Empieza por tu rutina (no por la máquina)

Tres preguntas:

  1. ¿Quieres café negro aromático o buscas bebidas con leche estilo cafetería?
  2. ¿Tienes 2 minutos o disfrutas 8–10?
  3. ¿Cuánto te importa aprender y ajustar?

Tu respuesta casi decide sola.

Comparativa honesta: sabor, esfuerzo, coste, limpieza

Sabor

  • Filtro: claro, aromático, “limpio”.
  • Espresso: intenso, concentrado, base perfecta para leche.
  • Cápsulas: consistente, pero con menos control; depende mucho del sistema y cápsula.

Esfuerzo

  • Filtro: medio-bajo (dependiendo método).
  • Espresso: medio-alto (si buscas resultados top).
  • Cápsulas: bajísimo.

Coste por taza

  • Filtro: suele ser el más económico.
  • Espresso: inversión inicial más alta, coste por taza razonable si usas café en grano.
  • Cápsulas: suele salir más caro por taza.

Limpieza y mantenimiento

  • Filtro: bastante sencillo.
  • Espresso: requiere hábitos (purga, limpieza, descalcificación).
  • Cápsulas: fácil, aunque hay gestión de residuos.

Para quién es cada opción

Filtro

Eres de filtro si:

  • disfrutas el café solo,
  • quieres varias tazas,
  • te gusta notar matices (frutal, chocolate, floral).

Mejora rápida: café fresco + molinillo.
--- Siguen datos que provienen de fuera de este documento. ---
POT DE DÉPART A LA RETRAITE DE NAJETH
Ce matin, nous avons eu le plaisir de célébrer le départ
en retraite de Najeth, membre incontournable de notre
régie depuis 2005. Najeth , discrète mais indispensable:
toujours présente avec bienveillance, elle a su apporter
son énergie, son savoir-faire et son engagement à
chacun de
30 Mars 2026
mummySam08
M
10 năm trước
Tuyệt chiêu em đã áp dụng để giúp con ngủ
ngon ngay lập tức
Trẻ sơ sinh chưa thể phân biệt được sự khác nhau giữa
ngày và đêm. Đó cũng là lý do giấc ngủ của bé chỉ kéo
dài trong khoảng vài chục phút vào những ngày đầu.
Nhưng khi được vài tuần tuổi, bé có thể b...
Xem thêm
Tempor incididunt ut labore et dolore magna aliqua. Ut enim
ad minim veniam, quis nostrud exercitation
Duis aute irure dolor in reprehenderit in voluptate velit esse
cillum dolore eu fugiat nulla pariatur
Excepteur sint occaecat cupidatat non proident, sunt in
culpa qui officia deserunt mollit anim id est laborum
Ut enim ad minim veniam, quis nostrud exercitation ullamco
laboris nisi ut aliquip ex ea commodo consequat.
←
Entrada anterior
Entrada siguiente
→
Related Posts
Guía: Mejores molinillos de café.

Espresso

Eres de espresso si:

  • quieres cappuccino/latte en casa,
  • buscas intensidad,
  • te motiva aprender lo básico (molienda, dosis, tiempo).

Mejora rápida: molinillo adecuado + báscula + tamper. Lista completa: Kit básico de barista en casa.

Cápsulas

Eres de cápsulas si:

  • priorizas rapidez y cero lío,
  • haces 1–2 tazas,
  • no quieres aprender ni limpiar mucho.
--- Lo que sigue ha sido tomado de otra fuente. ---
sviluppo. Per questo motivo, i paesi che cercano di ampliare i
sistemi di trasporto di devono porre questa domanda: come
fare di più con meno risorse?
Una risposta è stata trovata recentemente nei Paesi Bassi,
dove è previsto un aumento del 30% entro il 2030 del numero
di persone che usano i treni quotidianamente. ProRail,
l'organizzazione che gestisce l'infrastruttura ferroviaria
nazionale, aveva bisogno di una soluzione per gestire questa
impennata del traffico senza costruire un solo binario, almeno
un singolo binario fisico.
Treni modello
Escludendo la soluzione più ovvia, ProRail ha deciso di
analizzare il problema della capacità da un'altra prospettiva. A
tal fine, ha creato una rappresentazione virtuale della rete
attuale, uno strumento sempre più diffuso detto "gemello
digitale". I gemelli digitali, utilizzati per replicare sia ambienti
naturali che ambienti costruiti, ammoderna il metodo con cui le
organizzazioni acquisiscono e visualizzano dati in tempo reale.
Mejora rápida: elegir cápsulas de mejor calidad, y si puedes, explorar opciones de reciclaje.

Escenarios típicos (y mi recomendación)

  • “Quiero café rico y fácil cada mañana.” → Filtro (goteo programable) + molinillo sencillo.
  • “Quiero latte como en cafetería.” → Espresso semiautomática + molinillo decente.
  • “No tengo tiempo ni ganas.” → Cápsulas (o superautomática si el presupuesto lo permite).
  • “Quiero probar cafés distintos sin pensar.” → Filtro o espresso + suscripción de café.

Cómo mejorar cada opción sin gastar de más

  • Filtro: báscula + buen agua + molido uniforme.
  • Espresso: estabilidad y rutina: misma dosis, mismo tiempo, limpieza constante.
  • Cápsulas: mantén la máquina limpia y compra cápsulas que te gusten de verdad (no las “de compromiso”).

Conclusión

Filtro es libertad aromática. Espresso es intensidad y juego. Cápsulas es velocidad. Ninguna es “mejor” en abstracto: es mejor la que usarás feliz.